Requirement 1
Using the passage on linked documents, explain why line numbers in a subview are made "cross-document" rather than starting at zero.
Requirement 2
From the passage on linked documents, quote the part that begins at the words "Because document links" and stops after the words "propagating a change.".

━━━━━ Selected text

Because document links are (exclusively) created by 'deriving' a new document from an existing one, the relations between a set of linked documents form a tree (and are stored as such). This means that there are no cyclic links possible, and traversing such a tree, for example to propagate a change, is easy—just walk the graph, recursing into all neighbors except for the one we came from.
It also means that sets of documents with a shared history form 'islands' in the tree. Documents that share history with no one can be seen as single-document islands. By storing the shared-history flag in the edges of the graph, it is very easy, when traversing it, to notice when we are entering another island. This is used by the code to, for example, know when it should rebase histories when propagating a change.
The linked-document model allows subviews to be modeled in a straightforward way. When creating a linked document, you can pass a range of lines in order have the new document only contain a slice of the original document.
I opted to make line numbers 'cross-document'—meaning that if you create a subview that contains lines 100 to 120 of some larger document, the first line of the sub-document will have number 100, not zero. This removes the invariant that the first line in an editor is zero, which required some adjustments, but also means that, as a change propagates between editors, it stays inside the same 'coordinate system'.
Of course, changes still have to be clipped when they propagate from a document to a subview of that document. And unfortunately, how to clip them, when the change overlaps with the boundaries of the subview, is an underconstrained problem. There are multiple credible solutions. Underconstrained problems are the worst kind of problems, because usually, none of the possible solutions are perfect.

━━━━━━━━━━
━━━━━ Dataset excerpts

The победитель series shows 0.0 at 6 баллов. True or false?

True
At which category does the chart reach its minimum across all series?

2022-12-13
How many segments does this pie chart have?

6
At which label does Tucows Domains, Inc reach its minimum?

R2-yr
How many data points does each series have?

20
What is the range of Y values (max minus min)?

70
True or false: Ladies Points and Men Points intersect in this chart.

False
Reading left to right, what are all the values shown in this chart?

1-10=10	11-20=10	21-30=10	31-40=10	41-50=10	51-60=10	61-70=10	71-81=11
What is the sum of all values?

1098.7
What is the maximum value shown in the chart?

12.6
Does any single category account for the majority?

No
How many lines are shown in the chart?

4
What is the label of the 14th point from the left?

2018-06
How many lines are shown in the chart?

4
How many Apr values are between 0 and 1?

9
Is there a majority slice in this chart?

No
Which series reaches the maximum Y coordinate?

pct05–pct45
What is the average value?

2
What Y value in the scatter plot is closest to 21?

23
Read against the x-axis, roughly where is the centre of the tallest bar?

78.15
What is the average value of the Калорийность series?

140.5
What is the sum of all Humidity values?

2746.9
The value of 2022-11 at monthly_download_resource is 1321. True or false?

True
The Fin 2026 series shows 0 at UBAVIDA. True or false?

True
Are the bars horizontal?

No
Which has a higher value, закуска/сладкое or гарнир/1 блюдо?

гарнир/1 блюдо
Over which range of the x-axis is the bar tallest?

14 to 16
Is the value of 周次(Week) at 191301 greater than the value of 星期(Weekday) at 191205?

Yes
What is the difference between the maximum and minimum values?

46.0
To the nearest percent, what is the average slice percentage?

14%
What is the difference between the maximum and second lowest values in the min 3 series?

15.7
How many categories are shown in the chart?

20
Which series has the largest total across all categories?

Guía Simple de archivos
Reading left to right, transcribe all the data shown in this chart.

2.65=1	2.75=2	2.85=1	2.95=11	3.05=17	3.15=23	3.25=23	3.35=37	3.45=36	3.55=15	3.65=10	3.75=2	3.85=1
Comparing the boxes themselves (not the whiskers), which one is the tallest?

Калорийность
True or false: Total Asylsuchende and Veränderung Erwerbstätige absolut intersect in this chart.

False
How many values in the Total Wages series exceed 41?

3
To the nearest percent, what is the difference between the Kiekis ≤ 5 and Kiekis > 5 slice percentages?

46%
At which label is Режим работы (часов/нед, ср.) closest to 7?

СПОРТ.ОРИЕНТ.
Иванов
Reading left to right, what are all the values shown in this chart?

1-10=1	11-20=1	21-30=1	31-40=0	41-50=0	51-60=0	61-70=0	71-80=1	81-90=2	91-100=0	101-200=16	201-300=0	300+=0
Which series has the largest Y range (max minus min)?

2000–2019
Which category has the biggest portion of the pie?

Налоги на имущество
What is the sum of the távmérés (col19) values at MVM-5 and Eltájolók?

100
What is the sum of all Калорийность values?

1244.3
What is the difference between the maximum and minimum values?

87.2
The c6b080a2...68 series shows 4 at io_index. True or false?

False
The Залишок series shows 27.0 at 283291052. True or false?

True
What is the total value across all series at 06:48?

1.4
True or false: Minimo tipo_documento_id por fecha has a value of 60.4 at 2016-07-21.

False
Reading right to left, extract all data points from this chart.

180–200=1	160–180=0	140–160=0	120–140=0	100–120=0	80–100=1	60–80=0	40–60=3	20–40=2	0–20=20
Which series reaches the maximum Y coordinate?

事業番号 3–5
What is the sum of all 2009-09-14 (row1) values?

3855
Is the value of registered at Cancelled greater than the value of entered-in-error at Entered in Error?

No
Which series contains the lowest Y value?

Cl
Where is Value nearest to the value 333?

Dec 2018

━━━━━━━━━━

Answer area 1
When a change propagates between editors, it stays inside the same coordinate system. For example, a subview holding lines 100 to 120 of a larger document numbers its first line 100, so positions line up with the original. The cost is dropping the rule that an editor's first line is zero, which required some adjustments.

Answer area 2
Because document links are (exclusively) created by 'deriving' a new document from an existing one, the relations between a set of linked documents form a tree (and are stored as such). This means that there are no cyclic links possible, and traversing such a tree, for example to propagate a change, is easy—just walk the graph, recursing into all neighbors except for the one we came from.
It also means that sets of documents with a shared history form 'islands' in the tree. Documents that share history with no one can be seen as single-document islands. By storing the shared-history flag in the edges of the graph, it is very easy, when traversing it, to notice when we are entering another island. This is used by the code to, for example, know when it should rebase histories when propagating a change.